Reuters Posted online: Friday, November 30, 2001 at 1651 hours IST Updated: , hours IST
London, November 30: Beatles lead guitarist George Harrison found fame under the
shadow of the Lennon-McCartney song writing team -- but carved his own niche as a song writer and later as a solo artist and film backer. Though known as the quiet Beatle, compared to John Lennonand Paul McCartney, who had been his schoolmates in Liverpool, and drummer Ringo Starr, Harrison penned such Beatles' hits as "Here Comes the Son",
"Something" and "Taxman".
During the height of the Beatles' fame, he also was behind the band's embrace of Oriental mysticism. It was he who persuaded the others to fly to India and sit at the feet of the Maharishi Mahesh Yogi. Harrison learned to play the sitar, using it on "Within You, Without You", on "Sgt Pepper's Lonely Hearts Club Band". But the guitarist was only really liberated by the band's bitter breakup in 1970. He was the first ex-Beatle to make his mark with a number one hit single -- "My Sweet Lord". As an associate said, it was "like recovering from a six-year-dose of constipation".
His triple album "All Things Must Pass", cemented his reputation as both guitarist and song-writer. His 1971 New York concert to relieve famine in Bangladesh with Shankar, Eric Clapton and Bob Dylan raised more than $9 million. In the 1980s Harrison produced films through his company, Hand Made Films, and joined fellow rockers Dylan, Roy Orbison and Tom Petty to found the Traveling Wilburys in the 1980s.
His post-Beatle path was not always smooth. He fought a long and tough battle against throat cancer, which he blamed on smoking. In 1999, a man broke into his country home West of London and stabbed him in the chest. He was saved only by the swift reaction of his wife Olivia, who hit the attacker on the head with a poker and a table lamp. Harrison was said to have spent a fortune improving security at the mansion, reported to have over 100 rooms, after a crazed fan shot Lennon dead in New York in 1980.
Like the other Beatles, Harrison came from a working class family in Liverpool in north-west England. He was born on February 25, 1943, the youngest of three sons. Harrison showed no interest in music until he was 14. When the skiffle group craze hit Britain in the 1950s he learned a few chords on a second-hand guitar, teaming up with Lennon and McCartney soon afterwards. As The Silver Beatles, the group played successful gigs in Hamburg, Germany, until it was discovered that Harrison, 17, was too young to have a work permit and they were forced to go home.
Back in Liverpool, they were discovered by record storeowner Brian Epstein, who later became their manager. Hit singles and albums from 1962 onwards turned the Beatles into the most famous rock and roll group in the world. As Harrison later quipped: "I guess if you've got to be in a rock group it might as well be the Beatles." "Beatlemania" -- unrelenting media coverage and concert audiences' hysterical screaming -- led the four to give up touring in 1966 to concentrate on recording. In 1966, Harrison married British model Patti Boyd, whom he had met on the set of the film "A Hard Day's Night".
MYSTICAL AND MOVIES
Boyd was an early British convert to transcendental meditation and in summer 1967, all four Beatles, their wives, girlfriends and entourage went to India, where they retired to a sanctuary in the Himalayan foothills with their guru. Harrison immersed himself in mystical philosophy, became a vegetarian and gradually withdrew from the public glare, earning the nickname "the Howard Hughes of rock". In 1970, Patti fell in love with his long-time friend Clapton. She finally left her husband in 1974, but the two guitarists remained friends. Harrison even attended the wedding.

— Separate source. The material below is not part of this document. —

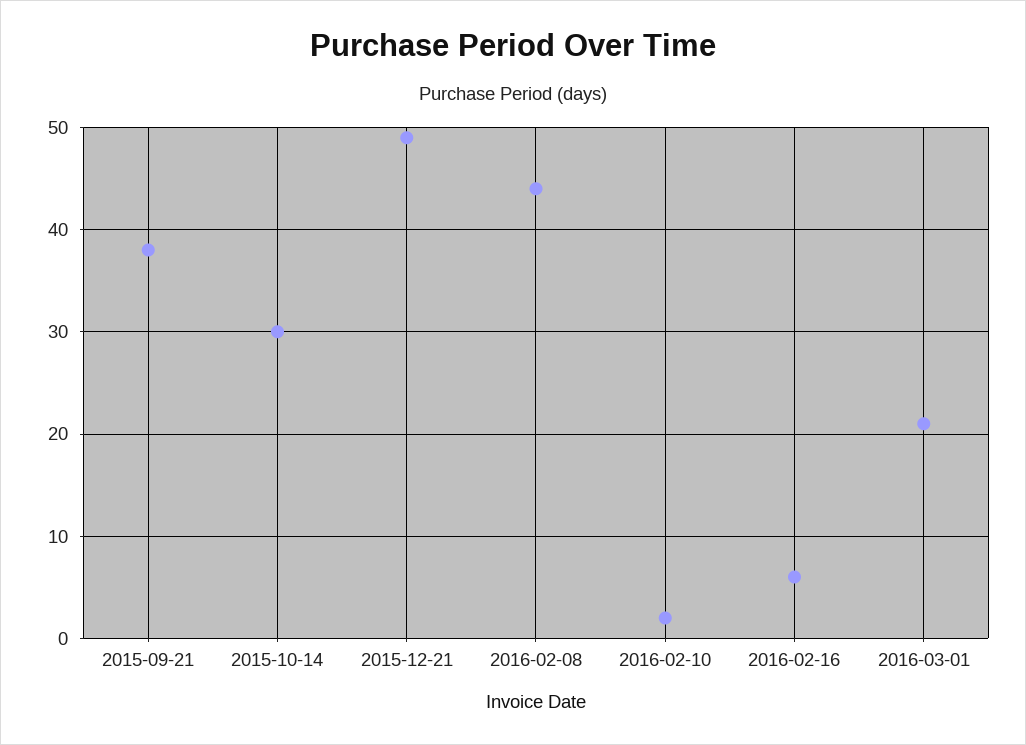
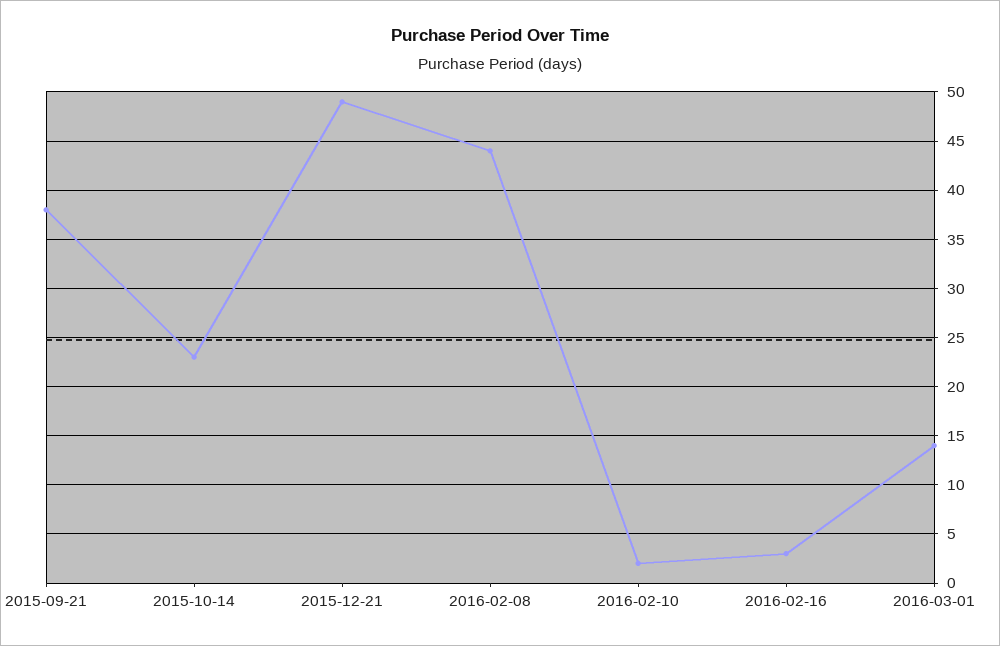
2015-10-14: 30 -> 23
2016-02-16: 6 -> 3
2016-03-01: 21 -> 14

Four years later, Harrison and business manager Denis O'Brien set up Hand Made Films, rescuing a film by the zany British comedians Monty Python, all old friends of Harrison.
"Life of Brian", which scared its original backers by parodying events surrounding the life of Christ, became Hand Made's first hit, launching Harrison into the film industry. In the same year, Harrison married Mexican-born Olivia Arias, who gave birth to his only child, son Dhani. Harrison shied away from publicity and sometimes refused topromote his own
albums or films, preferring a quiet life in the privacy of the mansion in southern England he bought in 1969.
"I'm Really quite simple," he wrote in his 1980 autobiography "I me mine". "I don't want to be in the business full-time because I'm a gardener." "I plant flowers and watch them grow. I don't go out to clubs and parties. I stay at home and watch the river flow." Harrison emerged to promote his new album "Cloud Nine" in1987. He said the failure of two previous albums, after he refused to promote them had made him wonder if he had fans left. The album was a hit, as was dance number "Got My Mind Set On You", spurring
Harrison to tour Japan with Clapton in 1992. Harrison's last single, "Horse to the Water", co-written with Dhani, 23, featured on a Jools Holland album released in Britain this month.